++++ Textauszug

Es mag verschiedene Gründe geben, warum Sie sich diesen Leitfaden gekauft haben: Vielleicht möchten Sie wissen, wie Sie auf die Traumerzählungen Ihres Kindes eingehen sollen, oder Sie suchen nach konkreten Tipps und Hilfe für Kinder, die unter Alpträumen leiden. Möglicherweise hat Ihr Kind immer wieder den gleichen Traum. Vielleicht wurde Ihnen dieses Buch auch von einer Freundin empfohlen und nun blättern Sie neugierig darin. Oder Sie haben selbst intensive Erfahrungen mit Ihren Träumen gemacht und möchten nun auch Ihr Kind in die Geheimnisse der menschlichen Seele einweihen. Was auch immer Sie dazu bewogen hat, dieses Buch zu kaufen, es wird Ihnen helfen, den Träumen und ganz besonders den Träumen Ihrer Kleinen neu zu begegnen: Selbstbewusst und voll Vorfreude, statt irritiert und befremdet, das ist unser Anliegen. Wir möchten Sie zum Experten der Träume Ihrer Kinder machen, denn wer könnte einen besseren Zugang dazu finden als Sie. Mama und Papa sind es, denen das Kind am Morgen seinen Traum erzählen will und die es abends zum Erinnern eines Traums ermutigen. Vor allem aber können Eltern einen Traum schon deshalb leichter als andere verstehen, weil sie die Lebensumstände ihrer Kinder am besten kennen. Was Sie jetzt noch brauchen, um zu wirklichen Traumexperten zu werden, können Sie sich mit Hilfe des Leitfadens leicht erarbeiten.
Sie ahnen sicher, dass wir Ihnen kein Nachschlagewerk an die Hand geben, mit dem Sie bestimmte Traumsymbole entschlüsseln können. Die Hoffnung, die Erklärung von Symbolen und Traumbildern in einem Lexikon zu finden, hat sich erstaunlicherweise - trotz des ungebrochenen Glaubens an Aufklärung und Fortschritt - bis heute fast unverändert erhalten. Aber gehen Sie einmal in eine Buchhandlung und vergleichen Sie die Symbolerklärungen zu ein und demselben Symbol in verschiedenen Büchern. Sie werden selten übereinstimmende Erläuterungen zu den Traumbildern finden.

++++++++

=== Gestellte Aufgabe 1 ===
Gib aus den Datensätzen alles vom Anfang bis einschließlich der Zeile mit „var sketch = newSketch(context, id“ unverändert zurück. Lass dabei die Bilder weg.
Textauszug und Datensätze hängen nicht miteinander zusammen.

++++ Auszüge aus Datensätzen

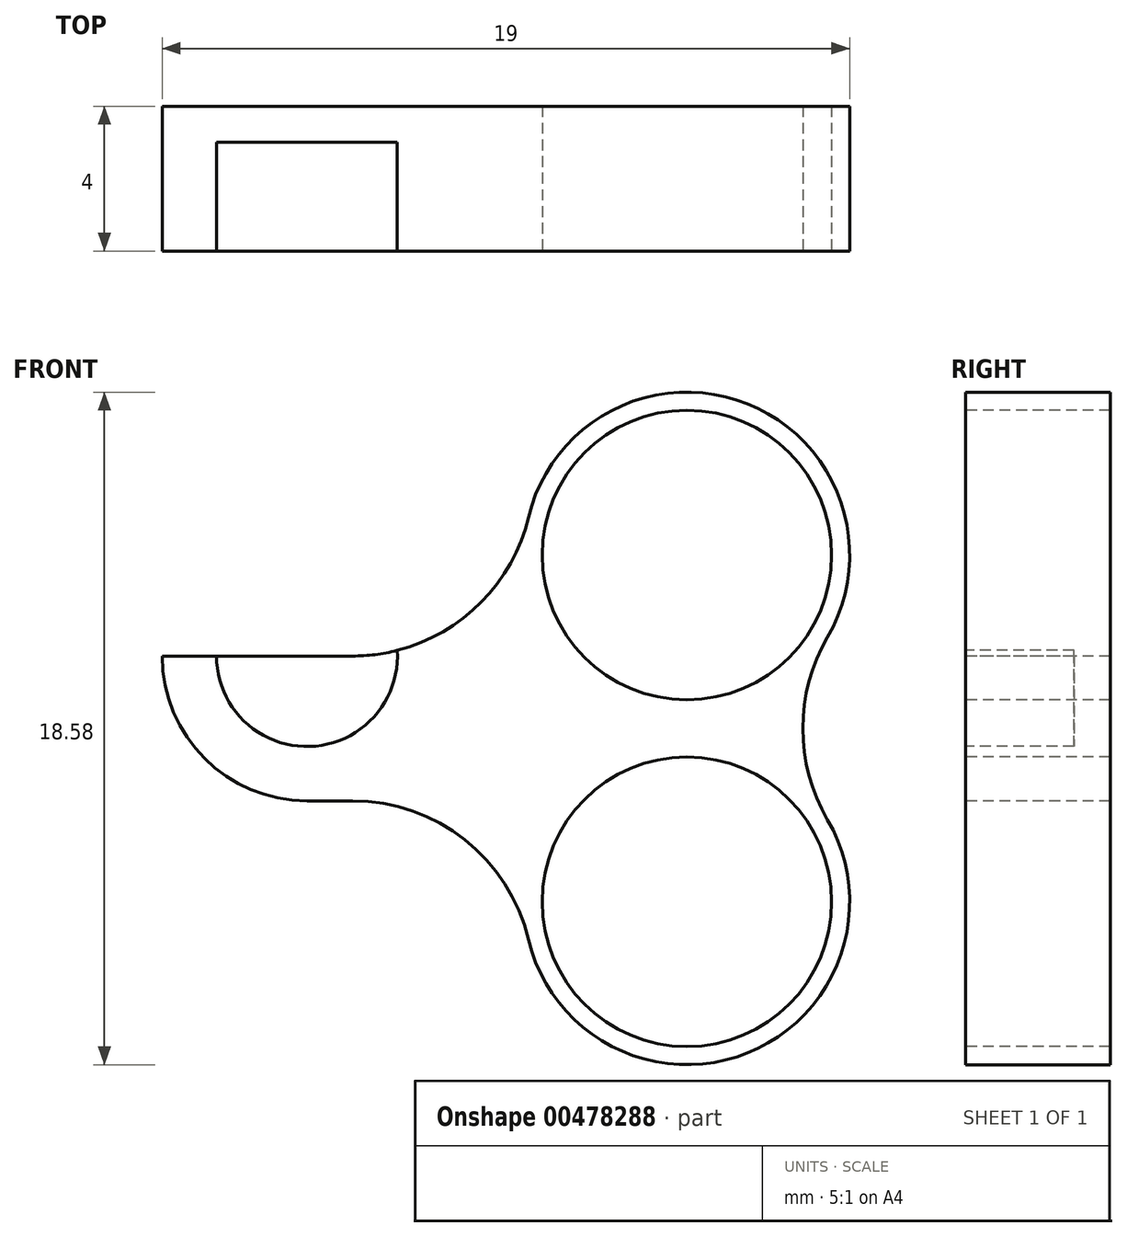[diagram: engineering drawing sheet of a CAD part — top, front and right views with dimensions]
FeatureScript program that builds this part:
annotation { "Feature Type Name" : "Feature", "Feature Type Description" : "" }
export const myFeature = defineFeature(function(context is Context, id is Id, definition is map)
    precondition{}
    {
        {
            var Q0;
            Q0=qCreatedBy(makeId("Front.planeOp"),FACE);
            var sketch = newSketch(context, id + "F0", { "sketchPlane" : qUnion([Q0])});
            skLineSegment(sketch, "E0.bottom", {"start": v(-4.5, 4.5) * mm, "end": v(4.5, 4.5) * mm});
            skLineSegment(sketch, "E0.top", {"start": v(-4.5, -14.08) * mm, "end": v(4.5, -14.08) * mm});
            skLineSegment(sketch, "E0.left", {"start": v(-4.5, 4.5) * mm, "end": v(-4.5, -14.08) * mm});
            skLineSegment(sketch, "E0.right", {"start": v(4.5, 4.5) * mm, "end": v(4.5, -14.08) * mm});
            skCircle(sketch, "E1", {"center": v(0, 0) * mm, "radius": 4 * mm});
            skCircle(sketch, "E2", {"center": v(0, -9.58) * mm, "radius": 4 * mm});
            skPoint(sketch, "E3", {"position": v(0, 4.5) * mm});
            skLineSegment(sketch, "E4.bottom", {"start": v(-14.5, -2.79) * mm, "end": v(0, -2.8) * mm});
            skLineSegment(sketch, "E4.left", {"start": v(-14.5, -2.79) * mm, "end": v(-14.5, -6.8) * mm});
            skLineSegment(sketch, "E4.right", {"start": v(0, -2.8) * mm, "end": v(0, -6.8) * mm});
            skLineSegment(sketch, "E5", {"start": v(-14.5, -6.79) * mm, "end": v(0, -6.8) * mm});
            skPoint(sketch, "E6", {"position": v(-10.5, -2.79) * mm});
            skCircle(sketch, "E7", {"center": v(-10.5, -2.79) * mm, "radius": 2.5 * mm});
            skCircle(sketch, "E8.0", {"center": v(0, 0) * mm, "radius": 4.5 * mm});
            skCircle(sketch, "E9.0", {"center": v(0, -9.58) * mm, "radius": 4.5 * mm});
            skPoint(sketch, "E10", {"position": v(4.5, -4.8) * mm});
            skPoint(sketch, "E11", {"position": v(0, -4.8) * mm});
            skCircle(sketch, "E12", {"center": v(8.2, -4.79) * mm, "radius": 5 * mm});
            skSolve(sketch);
        }
        {
            var Q0;
            {var subQ4=sQuery(id+"F0.wireOp",EDGE,"E1");var subQ7=sQuery(id+"F0.wireOp",EDGE,"E4.bottom");var subQ8=makeQuery(id+"F0.imprint","INTERSECT",VERTEX,{"derivedFrom":[subQ4,subQ7]});Q0=makeQuery(id+"F0.imprint","IMPRINT",FACE,{"disambiguationData":[TD([[makeQuery(id+"F0.imprint","IMPRINT",EDGE,{"disambiguationData":[TD([[subQ8,1.0]])],"derivedFrom":subQ4}),-1.0]])]});}
            var Q1;
            {var subQ2=sQuery(id+"F0.wireOp",EDGE,"E4.right");var subQ4=sQuery(id+"F0.wireOp",EDGE,"E2");var subQ5=makeQuery(id+"F0.imprint","INTERSECT",VERTEX,{"derivedFrom":[subQ4,subQ2]});Q1=makeQuery(id+"F0.imprint","IMPRINT",FACE,{"disambiguationData":[TD([[makeQuery(id+"F0.imprint","IMPRINT",EDGE,{"disambiguationData":[TD([[subQ5,1.0]])],"derivedFrom":subQ4}),-1.0]])]});}
            var Q2;
            {var subQ0=sQuery(id+"F0.wireOp",EDGE,"E4.bottom");var subQ1=sQuery(id+"F0.wireOp",EDGE,"E1");var subQ2=makeQuery(id+"F0.imprint","INTERSECT",VERTEX,{"derivedFrom":[subQ1,subQ0]});Q2=makeQuery(id+"F0.imprint","IMPRINT",FACE,{"disambiguationData":[TD([[makeQuery(id+"F0.imprint","IMPRINT",EDGE,{"disambiguationData":[TD([[subQ2,-1.0]])],"derivedFrom":subQ1}),-1.0]])]});}
            var Q3;
            {var subQ0=sQuery(id+"F0.wireOp",EDGE,"E4.right");var subQ1=sQuery(id+"F0.wireOp",EDGE,"E2");var subQ2=makeQuery(id+"F0.imprint","INTERSECT",VERTEX,{"derivedFrom":[subQ1,subQ0]});Q3=makeQuery(id+"F0.imprint","IMPRINT",FACE,{"disambiguationData":[TD([[makeQuery(id+"F0.imprint","IMPRINT",EDGE,{"disambiguationData":[TD([[subQ2,-1.0]])],"derivedFrom":subQ1}),-1.0]])]});}
            var Q4;
            {var subQ6=sQuery(id+"F0.wireOp",EDGE,"E0.left");var subQ9=sQuery(id+"F0.wireOp",EDGE,"E4.bottom");var subQ10=makeQuery(id+"F0.imprint","INTERSECT",VERTEX,{"derivedFrom":[subQ6,subQ9]});Q4=makeQuery(id+"F0.imprint","IMPRINT",FACE,{"disambiguationData":[TD([[makeQuery(id+"F0.imprint","IMPRINT",EDGE,{"disambiguationData":[TD([[subQ10,-1.0]])],"derivedFrom":subQ6}),1.0]])]});}
            var Q5;
            {var subQ0=sQuery(id+"F0.wireOp",EDGE,"E8.0");var subQ1=sQuery(id+"F0.wireOp",EDGE,"E0.left");var subQ2=makeQuery(id+"F0.imprint","INTERSECT",VERTEX,{"derivedFrom":[subQ1,subQ0]});Q5=makeQuery(id+"F0.imprint","IMPRINT",FACE,{"disambiguationData":[TD([[makeQuery(id+"F0.imprint","IMPRINT",EDGE,{"disambiguationData":[TD([[subQ2,-1.0]])],"derivedFrom":subQ1}),1.0]])]});}
            var Q6;
            {var subQ0=sQuery(id+"F0.wireOp",EDGE,"E5");var subQ1=sQuery(id+"F0.wireOp",EDGE,"E0.left");var subQ2=makeQuery(id+"F0.imprint","INTERSECT",VERTEX,{"derivedFrom":[subQ1,subQ0]});Q6=makeQuery(id+"F0.imprint","IMPRINT",FACE,{"disambiguationData":[TD([[makeQuery(id+"F0.imprint","IMPRINT",EDGE,{"disambiguationData":[TD([[subQ2,-1.0]])],"derivedFrom":subQ1}),1.0]])]});}
            var Q7;
            {var subQ0=sQuery(id+"F0.wireOp",EDGE,"E4.left");Q7=makeQuery(id+"F0.imprint","IMPRINT",FACE,{"disambiguationData":[TD([[makeQuery(id+"F0.imprint","IMPRINT",EDGE,{"derivedFrom":subQ0}),1.0]])]});}
            var Q8;
            {var subQ0=sQuery(id+"F0.wireOp",EDGE,"E7");var subQ1=sQuery(id+"F0.wireOp",EDGE,"E4.bottom");var subQ2=makeQuery(id+"F0.imprint","INTERSECT",VERTEX,{"disambiguationData":[OD(0.0)],"derivedFrom":[subQ1,subQ0]});Q8=makeQuery(id+"F0.imprint","IMPRINT",FACE,{"disambiguationData":[TD([[makeQuery(id+"F0.imprint","IMPRINT",EDGE,{"disambiguationData":[TD([[subQ2,-1.0]])],"derivedFrom":subQ1}),-1.0]])]});}
            var Q9;
            {var subQ0=sQuery(id+"F0.wireOp",EDGE,"E8.0");var subQ1=sQuery(id+"F0.wireOp",EDGE,"E4.right");var subQ2=makeQuery(id+"F0.imprint","INTERSECT",VERTEX,{"derivedFrom":[subQ1,subQ0]});Q9=makeQuery(id+"F0.imprint","IMPRINT",FACE,{"disambiguationData":[TD([[makeQuery(id+"F0.imprint","IMPRINT",EDGE,{"disambiguationData":[TD([[subQ2,-1.0]])],"derivedFrom":subQ1}),1.0]])]});}
            extrude(context, id + "F1", {"entities" : qUnion([Q0, Q1, Q2, Q3, Q4, Q5, Q6, Q7, Q8, Q9]), "oppositeDirection" : true, "depth" : 4 * mm});
        }
        {
            var Q0;
            Q0=makeQuery(id+"F1.opExtrude","SWEPT_EDGE",EDGE,{"disambiguationData":[OSD([sQuery(id+"F0.wireOp",EDGE,"E0.left"),sQuery(id+"F0.wireOp",EDGE,"E4.bottom")])]});
            var Q1;
            Q1=makeQuery(id+"F1.opExtrude","SWEPT_EDGE",EDGE,{"disambiguationData":[OSD([sQuery(id+"F0.wireOp",EDGE,"E0.left"),sQuery(id+"F0.wireOp",EDGE,"E5")])]});
            fillet(context, id + "F2", {"entities" : qUnion([Q0, Q1]), "radius" : 5 * mm, "tangentPropagation" : true, "allowEdgeOverflow" : false});
        }
        {
            var Q0;
            Q0=makeQuery(id+"F1.opExtrude","SWEPT_EDGE",EDGE,{"disambiguationData":[OSD([sQuery(id+"F0.wireOp",EDGE,"E4.left"),sQuery(id+"F0.wireOp",EDGE,"E5")])]});
            fillet(context, id + "F3", {"entities" : qUnion([Q0]), "radius" : 4 * mm, "tangentPropagation" : true, "allowEdgeOverflow" : false});
        }
        {
            var Q0;
            {var subQ0=sQuery(id+"F0.wireOp",EDGE,"E7");var subQ1=sQuery(id+"F0.wireOp",EDGE,"E4.bottom");var subQ2=makeQuery(id+"F0.imprint","INTERSECT",VERTEX,{"disambiguationData":[OD(0.0)],"derivedFrom":[subQ1,subQ0]});Q0=makeQuery(id+"F0.imprint","IMPRINT",FACE,{"disambiguationData":[TD([[makeQuery(id+"F0.imprint","IMPRINT",EDGE,{"disambiguationData":[TD([[subQ2,-1.0]])],"derivedFrom":subQ1}),-1.0]])]});}
            var Q1;
            {var subQ0=sQuery(id+"F0.wireOp",EDGE,"E7");var subQ1=sQuery(id+"F0.wireOp",EDGE,"E4.bottom");var subQ2=makeQuery(id+"F0.imprint","INTERSECT",VERTEX,{"disambiguationData":[OD(0.0)],"derivedFrom":[subQ1,subQ0]});Q1=makeQuery(id+"F0.imprint","IMPRINT",FACE,{"disambiguationData":[TD([[makeQuery(id+"F0.imprint","IMPRINT",EDGE,{"disambiguationData":[TD([[subQ2,-1.0]])],"derivedFrom":subQ1}),1.0]])]});}
            extrude(context, id + "F4", {"entities" : qUnion([Q0, Q1]), "operationType" : NewBodyOperationType.REMOVE, "oppositeDirection" : true, "depth" : 3 * mm});
        }
    });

++++++++

=== Gestellte Aufgabe 2 ===
Beantworte anhand des Textauszugs:
(a) Wem will das Kind laut Textauszug am Morgen seinen Traum erzählen?
(b) Was kennen Eltern laut Textauszug am besten?
(c) Was findet man beim Vergleich der Symbolerklärungen in verschiedenen Büchern selten?

=== Vollständige Ausgabe 1 ===
[diagram: engineering drawing sheet of a CAD part — top, front and right views with dimensions]
FeatureScript program that builds this part:
annotation { "Feature Type Name" : "Feature", "Feature Type Description" : "" }
export const myFeature = defineFeature(function(context is Context, id is Id, definition is map)
    precondition{}
    {
        {
            var Q0;
            Q0=qCreatedBy(makeId("Front.planeOp"),FACE);
            var sketch = newSketch(context, id + "F0", { "sketchPlane" : qUnion([Q0])});

=== Vollständige Ausgabe 2 ===
(a) Mama und Papa.
(b) Die Lebensumstände ihrer Kinder.
(c) Übereinstimmende Erläuterungen zu den Traumbildern.